Probably the first widely used type of camera in the second half of the 19th century and even in the beginning of the 20th century was the large format studio camera also known as the view camera. In these cameras, the scene is composed on the camera’s ground glass, and then a film holder is fitted to the camera back prior to exposure.

Searching-for-perfectionThe body of the view camera was either a wooden box or, more often, an accordion-pleated box — the bellows. The bellows provides a flexible dark enclosure between the film plate and the lens. Interestingly enough, the view camera with bellows is still in use today, though with many refinements. The front standard is a board at the front of the camera which holds the lens and, usually, a shutter; the rear standard is a frame which holds a ground glass, used for focusing and composing the image before exposure. The ground glass can be replaced by a holder containing the light-sensitive film, plate, or even a digital image sensor for exposure. The camera is usually mounted on a tripod.
One of the main qualities of this type of camera is its flexibility ensured by the ability to independently move the front and rear standards. These movements provide the following:

  • Corrections of the perspective (i.e. convergence of the parallel lines);
  • Increase in the depth of field even for large apertures;
  • Focus control — achieving focus in areas otherwise out of focus even at small apertures.

No other camera can provide the same flexibility at the time of capturing the image.

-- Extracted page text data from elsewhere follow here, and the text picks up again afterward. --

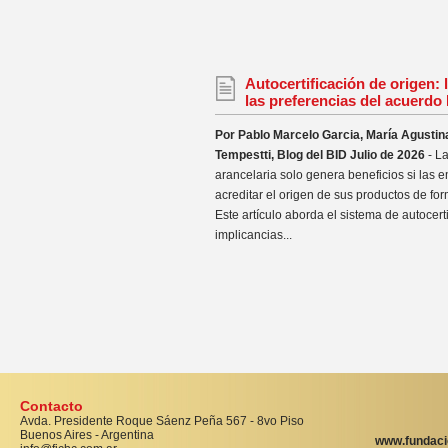
Autocertificación de origen: 
las preferencias del acuerd
Por Pablo Marcelo Garcia, María Agustin
Tempestti, Blog del BID Julio de 2026
- L
arancelaria solo genera beneficios si las
acreditar el origen de sus productos de fo
Este artículo aborda el sistema de autocerti
implicancias...
Contacto
Avda. Presidente Roque Sáenz Peña 567 - 8vo Piso
Buenos Aires - Argentina
www.fundaci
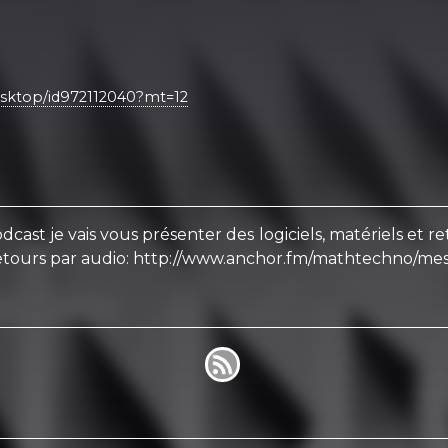
desktop/id972112040?mt=12
cast je vais vous présenter des logiciels, matériels et r
 retours par audio: http://www.anchor.fm/mathtechno/me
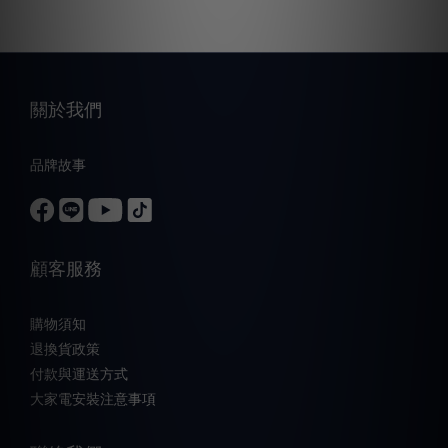
關於我們
品牌故事
顧客服務
購物須知
退換貨政策
付款與運送方式
大家電安裝注意事項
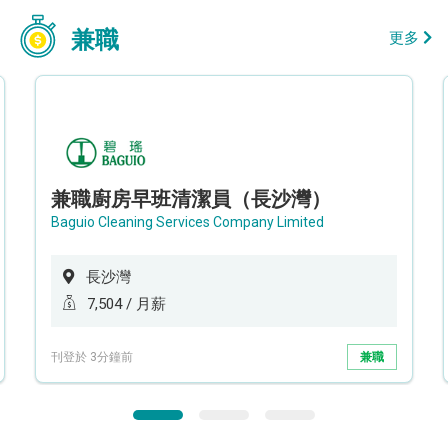
兼職
更多
兼職廚房早班清潔員（長沙灣）
Baguio Cleaning Services Company Limited
長沙灣
7,504 / 月薪
刊登於 3分鐘前
兼職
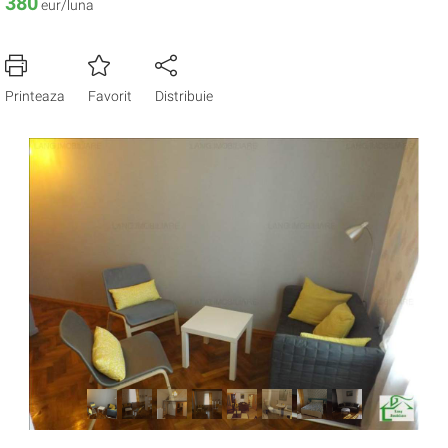
380
eur/luna
Printeaza
Favorit
Distribuie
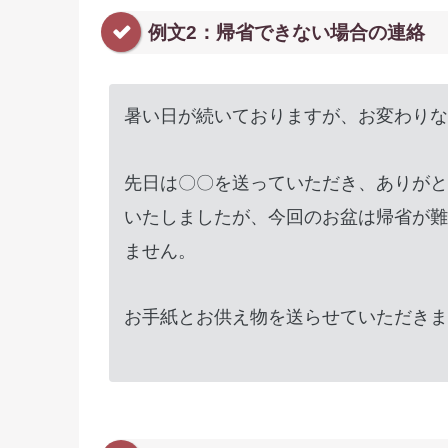
例文2：帰省できない場合の連絡
暑い日が続いておりますが、お変わりな
先日は〇〇を送っていただき、ありがと
いたしましたが、今回のお盆は帰省が難
ません。
お手紙とお供え物を送らせていただきま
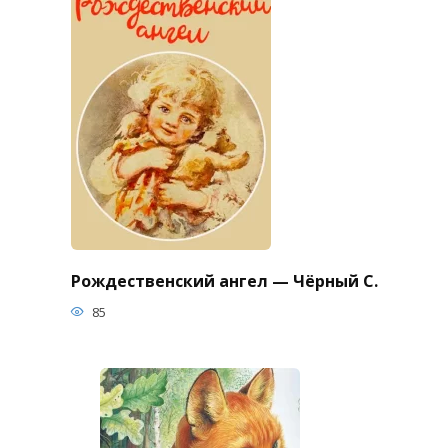
Рождественский ангел — Чёрный С.
85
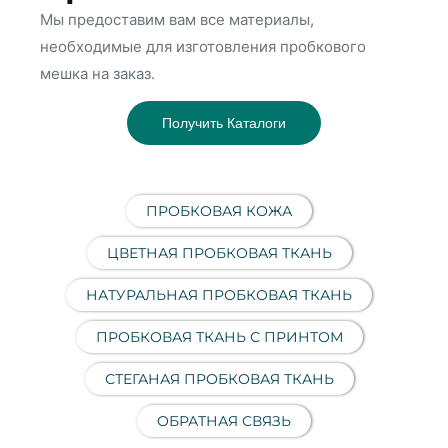
Мы предоставим вам все материалы,
необходимые для изготовления пробкового
мешка на заказ.
Получить Каталоги
ПРОБКОВАЯ КОЖА
ЦВЕТНАЯ ПРОБКОВАЯ ТКАНЬ
НАТУРАЛЬНАЯ ПРОБКОВАЯ ТКАНЬ
ПРОБКОВАЯ ТКАНЬ С ПРИНТОМ
СТЕГАНАЯ ПРОБКОВАЯ ТКАНЬ
ОБРАТНАЯ СВЯЗЬ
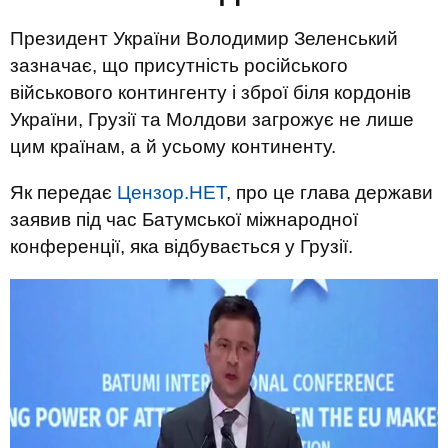
Президент України Володимир Зеленський
зазначає, що присутність російського
військового контингенту і зброї біля кордонів
України, Грузії та Молдови загрожує не лише
цим країнам, а й усьому континенту.
Як передає
Цензор.НЕТ
, про це глава держави
заявив під час Батумської міжнародної
конференції, яка відбувається у Грузії.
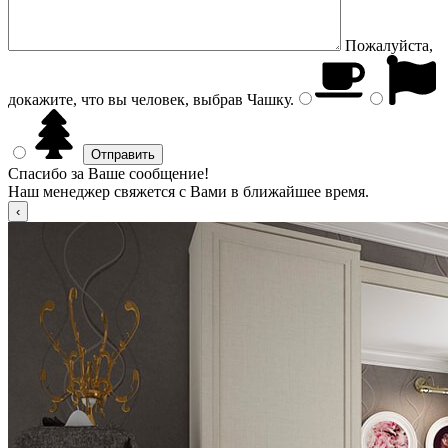
Пожалуйста,
докажите, что вы человек, выбрав
Чашку
.
Спасибо за Ваше сообщение!
Наш менеджер свяжется с Вами в ближайшее время.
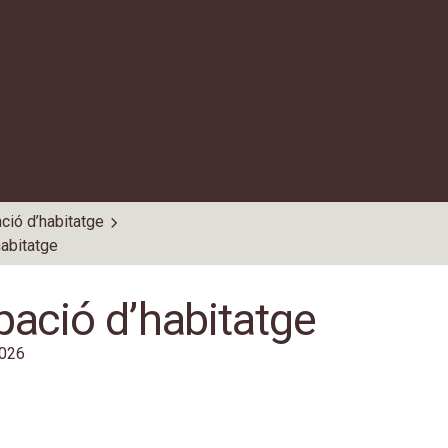
ció d’habitatge
abitatge
ació d’habitatge
2026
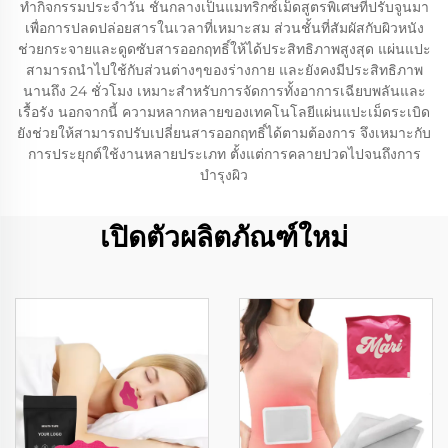
ทำกิจกรรมประจำวัน ชั้นกลางเป็นแมทริกซ์เม็ดสูตรพิเศษที่ปรับจูนมา
เพื่อการปลดปล่อยสารในเวลาที่เหมาะสม ส่วนชั้นที่สัมผัสกับผิวหนัง
ช่วยกระจายและดูดซับสารออกฤทธิ์ให้ได้ประสิทธิภาพสูงสุด แผ่นแปะ
สามารถนำไปใช้กับส่วนต่างๆของร่างกาย และยังคงมีประสิทธิภาพ
นานถึง 24 ชั่วโมง เหมาะสำหรับการจัดการทั้งอาการเฉียบพลันและ
เรื้อรัง นอกจากนี้ ความหลากหลายของเทคโนโลยีแผ่นแปะเม็ดระเบิด
ยังช่วยให้สามารถปรับเปลี่ยนสารออกฤทธิ์ได้ตามต้องการ จึงเหมาะกับ
การประยุกต์ใช้งานหลายประเภท ตั้งแต่การคลายปวดไปจนถึงการ
บำรุงผิว
เปิดตัวผลิตภัณฑ์ใหม่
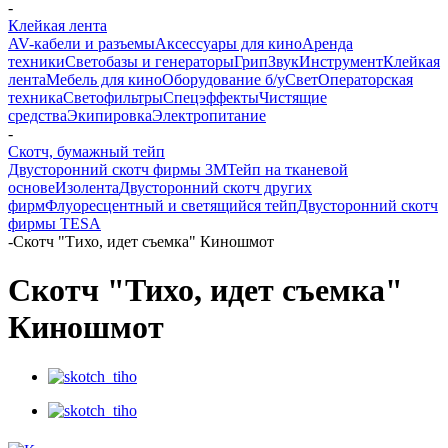
-
Клейкая лента
AV-кабели и разъемы
Аксессуары для кино
Аренда
техники
Светобазы и генераторы
Грип
Звук
Инструмент
Клейкая
лента
Мебель для кино
Оборудование б/у
Свет
Операторская
техника
Светофильтры
Спецэффекты
Чистящие
средства
Экипировка
Электропитание
-
Скотч, бумажный тейп
Двусторонний скотч фирмы 3M
Тейп на тканевой
основе
Изолента
Двусторонний скотч других
фирм
Флуоресцентный и светящийся тейп
Двусторонний скотч
фирмы TESA
-
Скотч "Тихо, идет съемка" Киношмот
Скотч "Тихо, идет съемка"
Киношмот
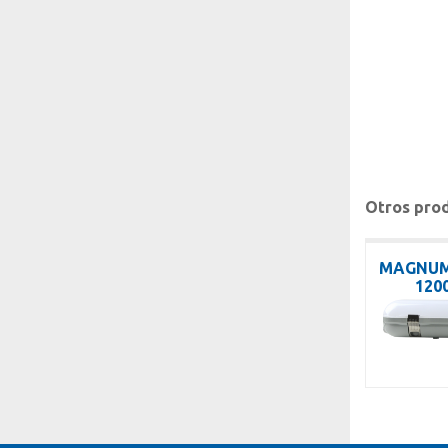
Otros prod
MAGNUM
120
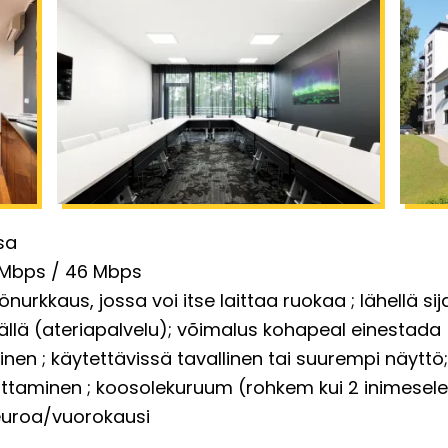
sa
Mbps / 46 Mbps
iönurkkaus, jossa voi itse laittaa ruokaa
lähellä s
llä (ateriapalvelu)
võimalus kohapeal einestada 
inen
käytettävissä tavallinen tai suurempi näyttö
 ottaminen
koosolekuruum (rohkem kui 2 inimesele
euroa/vuorokausi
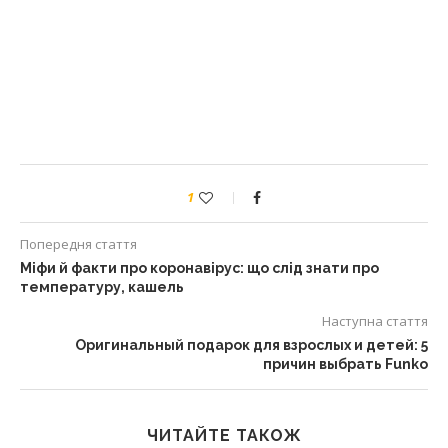
1
Попередня стаття
Міфи й факти про коронавірус: що слід знати про
температуру, кашель
Наступна стаття
Оригинальный подарок для взрослых и детей: 5
причин выбрать Funko
ЧИТАЙТЕ ТАКОЖ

Some of these features are currently moving in the digital photography software — especially in the post-processing phase. Also available for regular cameras are special lenses and adapters that can provide additional flexibility in the sense explained above.
The slow setup and more difficult operation combined with poor availability of large-format photosensitive products (many have been discontinued) makes the view camera the choice of a very few and mostly professional photographers. On the other hand, the evolution of the photographic technologies owns a great deal of success to this type of camera. Not to mention its educational role. If seriously interested in photography, one should consider spending a bit of time understanding how the view camera works and, if lucky, play with one for few days.

While writing this page, I introduced some terms specific to photographic technology like shutter, aperture, exposure, focus, depth of field and perspective. Most of these terms will be expanded later together with examples that will provide better understanding.